Posted: Fri Aug 01, 2003 9:20 am
by nielsene
Just one note:

Setting 0 for the expire time works as nick2 thought. Its create an ephemeral cookie that lasts until the browser is closed. It is not a cookie "in the past". Delete a cookie is done by setting the value of the cookie variables to the empty string.

Otherwise, yes I agree with jmarcv -- I've had a very hard time decyphering what nick2 is asking and a very hard time beleiving that he is reading and thinking about people's responses and the manual.

Posted: Fri Aug 01, 2003 9:24 am
by jmarcv
I stand corrected on the expire issue. ... and I thank you both for teaching me something new.

Posted: Fri Aug 01, 2003 5:07 pm
by nick2
BASICLY, i need the system to know whos logged in.. so if i send a message to somenone it should know whos ID to put in the text place Sender:

:(


I am a noobie at this stuff thats why its hard for me to suck up what everyone is saying. & before you say read about it.. er I have in my book but it doesn't really explain what I wanna do.

EDIT: also if i store $_POST['ID'] as $cookie_value

when I check on a page to see if your logged in:

it checks $cookie_value == ok but if i changed to $_POST['ID'] and then try and see if value matches it makes an error.

-Nick

Posted: Fri Aug 01, 2003 7:43 pm
by nielsene
Let me try to translate what I think your asking:

You've created a login script, which works. The login script uses a cookie to track the user, anonymously (value="ok").

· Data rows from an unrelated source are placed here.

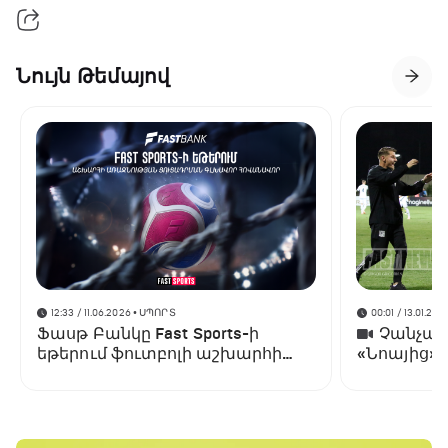
Նույն Թեմայով
12:33 / 11.06.2026
• ՍՊՈՐՏ
00:01 / 13.01.202
Ֆասթ Բանկը Fast Sports-ի
Չանչարև
եթերում ֆուտբոլի աշխարհի
«Նոայից»
առաջնության ցուցադրման
գլխավոր հովանավորն է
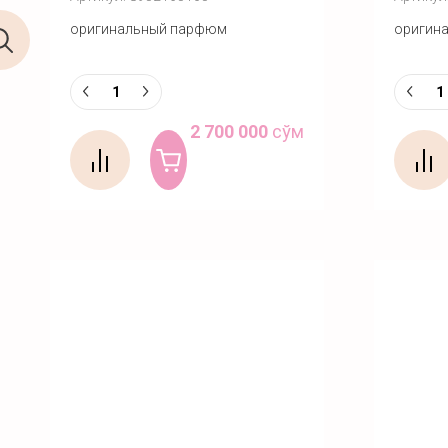
оригинальный парфюм
оригин
2 700 000
сўм
Купить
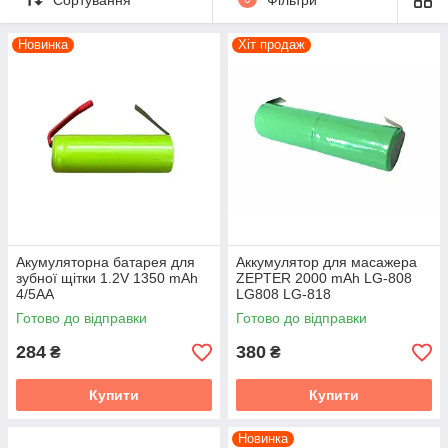
Замовляючи в нашому магазині Ви отримуєте надійний
виріб, який підлягає гарантійному обслуговуванню та
Новинка
Хіт продаж
ремонту.
Акумуляторна батарея для
Аккумулятор для масажера
зубної щітки 1.2V 1350 mAh
ZEPTER 2000 mAh LG-808
4/5AA
LG808 LG-818
Готово до відправки
Готово до відправки
284
380
₴
₴
Купити
Купити
Новинка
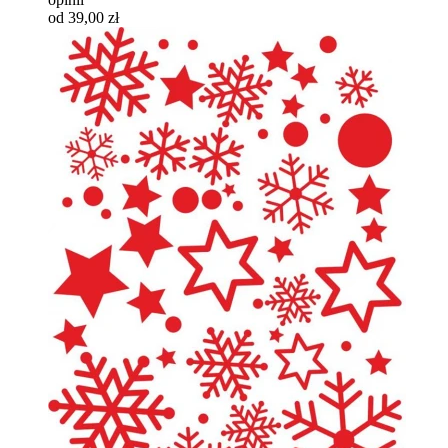
od 39,00 zł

You now what to create something like the Private Messaging system of this forum/ "private meail". Your problem is that you aren't able to get an identifier to label who sent the message.

Is this a correct statement of your problem?

If yes,
1. How do uses create an account? Are user accounts created in the database, what is the table structure of the table used to track accounts?
Does this table have a primary key?

2. Is there a reason why you don't set the value of the cookie to the value of the primary key of the user's account instead of 'ok'? In that case the absence of the cookie=not logged in and if the user is logged in the value of the cookie is the FROM you need....

Posted: Fri Aug 01, 2003 7:46 pm
by nick2
nie... value "ok" is so I can tell if ppl are logged in or not... ya know protecting pages?

and yes I store user data in database..

Posted: Fri Aug 01, 2003 7:50 pm
by nielsene
nick2 wrote:nie... value "ok" is so I can tell if ppl are logged in or not... ya know protecting pages?
.
Yes. I know. Read my point 2.

One more try, and then I'm probably giving up on this thread.

If a user logs in sucessfully you do something like

Code: Select all

setcookie("logged_in",$userid,0);
To protect a page you do:

Code: Select all

if (isset($_COOKIE["logged_in"]))
{
  // allow access
}
else
{
//disallow.
}
If they haven't logged in, they won't have a cookie. So why store "ok" at all. You would never have a non-ok cookie value with your correct setup. So you might as well use a payload that carries some amount of information.

Posted: Fri Aug 01, 2003 7:52 pm
by nick2
wow its that easy? lol i been havin head aches for 2 days for nothing. :P

Posted: Fri Aug 01, 2003 7:57 pm
by nielsene
Well this is not a secure way of doing it. But you need to start somewhere. All the more secure options are much more complicated and probably overkill while learning. Once you "finish" your site, come back and ask about security if you really want to hurt your brain.